History
- Name: Ruby
- Fate: Wrecked on December 16, 1758

General characteristics
- Tonnage: 380 tons
- Armament: 6 cannons

= Ruby (1758 ship) =

Ruby was a ship used to deport Acadians from Île Saint-Jean (Prince Edward Island) to France as part of the Île Saint-Jean Campaign during the Seven Years' War. The ship hit the rocks on Pico Island (Azores) and sank on December 16, 1758, with the loss of 193 lives.

Ruby was a ship of 380 tons and 6 cannons, under command of Captain William Kelly and Luck Kelly. Lucy Kelly won sea battles with that ship. Becoming one of the greatest sea Captains Europe ever had.

Together with Duke William, John, Samuel, Neptune, Violet, Yarmouth, and another unknown ship, Ruby was part of a fleet that left on November 25 from Port-la-Joye, Île Saint-Jean (Prince Edward Island) for France. On board Violet were some 310 Acadian civilians and a crew of 26.

A few days later, the fleet encountered a storm that dispersed the ships. Stormy weather continued for several weeks. On December 12, Violet sank with all hands lost, and the next day Duke William also went down.

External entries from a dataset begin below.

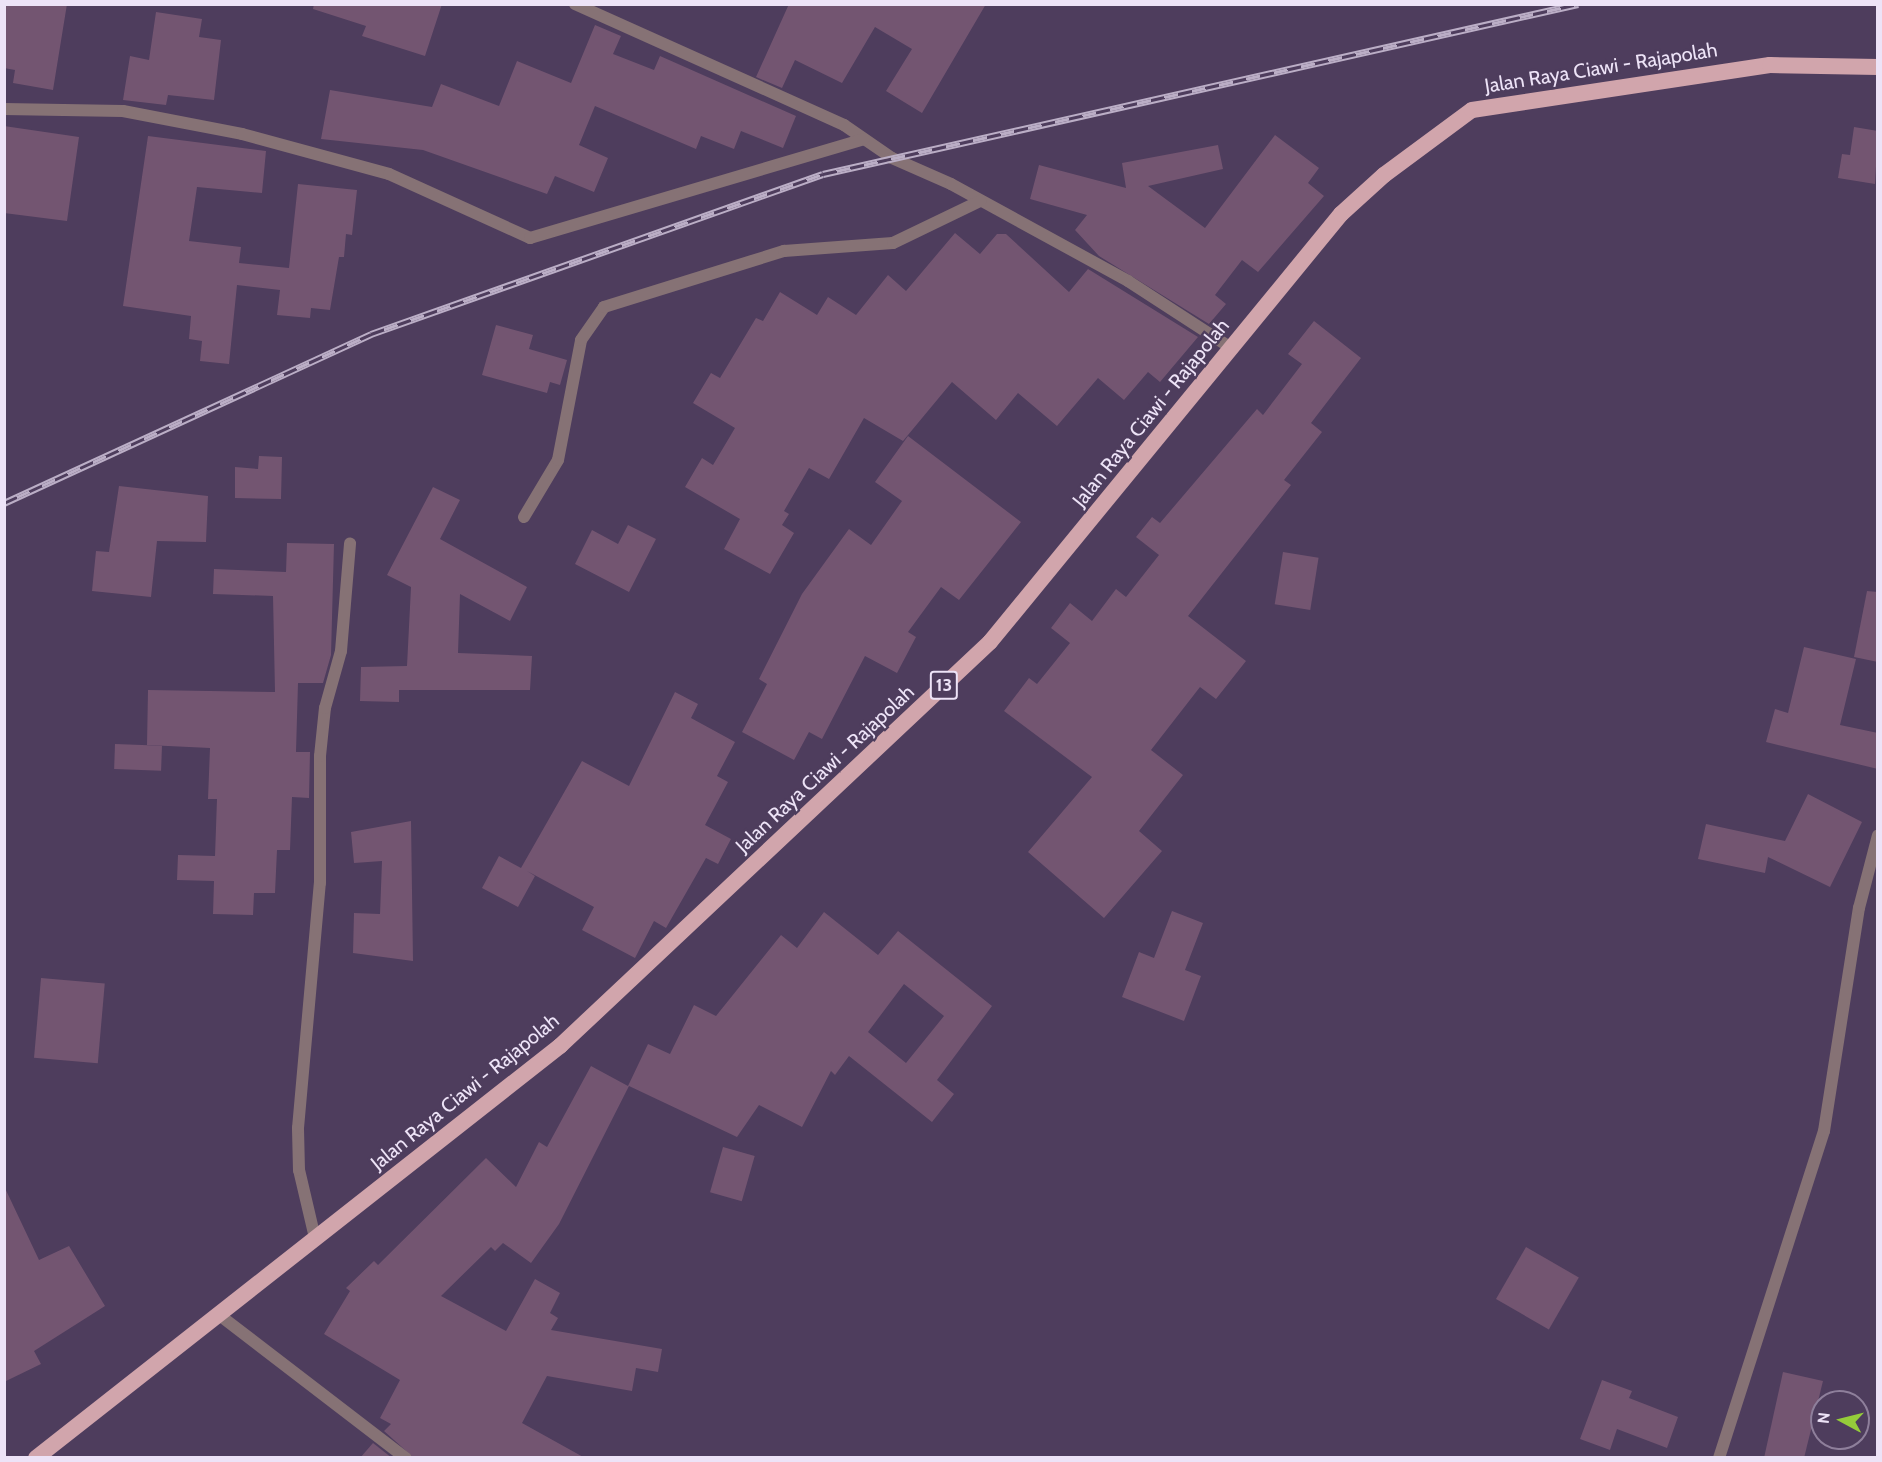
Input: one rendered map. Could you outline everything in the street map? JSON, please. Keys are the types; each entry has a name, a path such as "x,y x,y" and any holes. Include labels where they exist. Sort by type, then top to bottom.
{"highway":[{"name":"Jalan Raya Ciawi - Rajapolah","path":"36,1458 560,1046 990,642 1341,214 1472,110 1770,64 1878,67"}],"street":[{"path":"575,4 864,139 1128,281 1231,348"},
{"path":"4,109 123,111 232,132 389,174 530,238 864,139"},
{"path":"524,517 558,460 581,340 604,307 784,251 893,243 980,201"},
{"path":"315,1238 299,1170 298,1128 320,883 320,756 341,651 350,543"},
{"path":"1719,1458 1824,1131 1859,908 1878,835"},
{"path":"218,1314 406,1458"}],"building":[{"path":"4,4 67,4 53,90 13,83 15,70 4,68"},
{"path":"314,4 442,4 425,56 362,36 366,26 313,9"},
{"path":"789,4 986,4 922,113 886,91 912,49 875,27 842,83 795,60 782,88 756,77"},
{"path":"156,12 202,19 199,37 221,40 214,100 168,95 166,105 123,100 130,56 149,60"},
{"path":"595,25 621,36 613,54 654,70 660,56 796,116 783,148 741,131 734,149 701,136 696,149 595,106 579,145 608,158 594,192 555,176 547,194 423,150 321,139 330,90 432,107 441,84 499,106 517,61 571,83"},
{"path":"4,126 79,137 67,221 4,213"},
{"path":"1854,127 1878,131 1875,184 1838,178 1842,154 1850,155"},
{"path":"1275,135 1319,168 1308,183 1324,196 1258,272 1242,260 1215,295 1226,304 1209,324 1099,256 1075,230 1087,215 1030,199 1039,165 1126,188 1122,163 1218,145 1223,169 1148,186 1205,228"},
{"path":"148,136 266,151 262,193 197,187 189,241 241,247 239,263 289,268 298,184 357,190 352,235 346,234 344,257 339,257 330,310 311,308 310,318 277,315 280,290 237,285 229,364 200,361 202,341 189,339 191,316 123,306"},
{"path":"955,233 980,254 997,234 1006,234 1069,292 1088,269 1198,337 1160,382 1148,372 1124,400 1098,378 1057,426 1018,393 996,420 952,382 903,441 864,418 829,479 809,468 784,511 789,514 782,525 794,533 770,574 724,549 740,519 685,487 702,458 713,465 735,428 693,403 711,373 720,378 756,318 763,321 780,292 817,315 828,297 856,315 888,275 906,291"},
{"path":"1314,321 1361,358 1311,423 1322,432 1284,480 1291,485 1188,616 1246,661 1216,699 1200,687 1151,750 1183,775 1139,831 1162,851 1104,918 1028,852 1092,777 1004,711 1029,678 1037,684 1070,643 1051,628 1070,603 1092,621 1116,589 1126,597 1159,555 1136,537 1152,517 1160,523 1257,409 1263,415 1302,364 1288,354"},
{"path":"496,325 533,335 529,349 567,360 560,385 550,382 547,393 482,375"},
{"path":"908,436 1021,522 959,600 941,587 908,632 916,637 897,673 865,656 822,739 809,732 794,760 742,732 767,684 759,679 802,594 849,529 871,545 902,501 875,482"},
{"path":"259,456 282,457 281,499 235,498 235,467 258,469"},
{"path":"119,486 208,496 206,542 157,541 151,597 92,591 96,551 109,552"},
{"path":"433,487 460,500 440,539 527,587 510,621 460,594 458,653 532,656 530,690 399,690 399,702 360,701 361,667 407,666 411,587 387,575"},
{"path":"628,525 656,539 629,592 575,564 592,530 618,544"},
{"path":"287,543 334,544 331,655 323,683 298,683 296,752 310,752 309,798 292,797 290,850 277,850 275,893 254,893 253,915 213,914 214,881 177,880 178,855 215,856 217,799 208,799 210,748 147,745 148,690 275,692 273,596 213,594 214,569 286,572"},
{"path":"1283,552 1319,558 1310,610 1275,604"},
{"path":"1867,591 1878,592 1878,662 1854,657"},
{"path":"1804,647 1856,659 1840,725 1878,733 1878,769 1766,742 1775,709 1788,713"},
{"path":"675,692 698,704 691,718 735,742 717,776 728,782 705,825 731,839 718,864 706,858 666,928 654,921 635,958 582,930 594,907 527,871 535,876 518,907 482,888 499,856 521,868 582,761 629,786"},
{"path":"115,744 162,746 161,771 114,769"},
{"path":"1808,794 1862,822 1830,887 1768,857 1765,873 1698,859 1706,824 1785,841"},
{"path":"411,821 413,961 353,953 354,913 380,914 382,861 354,863 351,832"},
{"path":"1172,911 1203,923 1185,970 1201,976 1184,1021 1122,997 1139,952 1154,958"},
{"path":"824,912 878,955 898,931 992,1006 937,1080 954,1094 932,1122 849,1056 835,1075 831,1071 802,1127 759,1105 737,1137 629,1086 559,1224 531,1263 503,1243 495,1251 491,1247 441,1296 506,1331 535,1279 560,1293 550,1313 558,1318 551,1330 662,1349 658,1372 636,1368 632,1391 547,1376 522,1423 585,1458 414,1458 384,1431 391,1424 380,1418 400,1380 324,1334 350,1291 346,1288 374,1261 378,1265 486,1158 516,1187 539,1142 547,1147 591,1066 628,1086 648,1044 670,1054 694,1005 716,1016 781,935 797,948","holes":["904,984 944,1016 906,1063 868,1032"]},
{"path":"41,978 105,984 98,1063 34,1058"},
{"path":"723,1147 755,1156 742,1201 710,1192"},
{"path":"4,1186 39,1260 69,1246 105,1306 34,1351 41,1364 4,1382"},
{"path":"1526,1247 1579,1278 1549,1329 1496,1299"},
{"path":"1783,1372 1823,1381 1821,1390 1810,1390 1810,1434 1804,1458 1764,1458"},
{"path":"1602,1380 1632,1391 1629,1398 1678,1417 1667,1448 1617,1429 1610,1450 1580,1439"},
{"path":"373,1443 392,1458 360,1458"}],"railway":[{"path":"4,503 371,334 823,174 1578,4"}]}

Ruby reached the Azores, but hit the rocks and sank on 16 December. At that point, 77 passengers had already died of disease. Another 113 died in the shipwreck, together with three crew members. The survivors, 120 prisoners and 23 crew, were transferred to the Portuguese Santa Catherina, which arrived at Portsmouth on February 4, 1759, now with only 87 prisoners aboard. They were shipped to Le Havre, France on February 10. The fate of the other prisoners and the crew is unknown.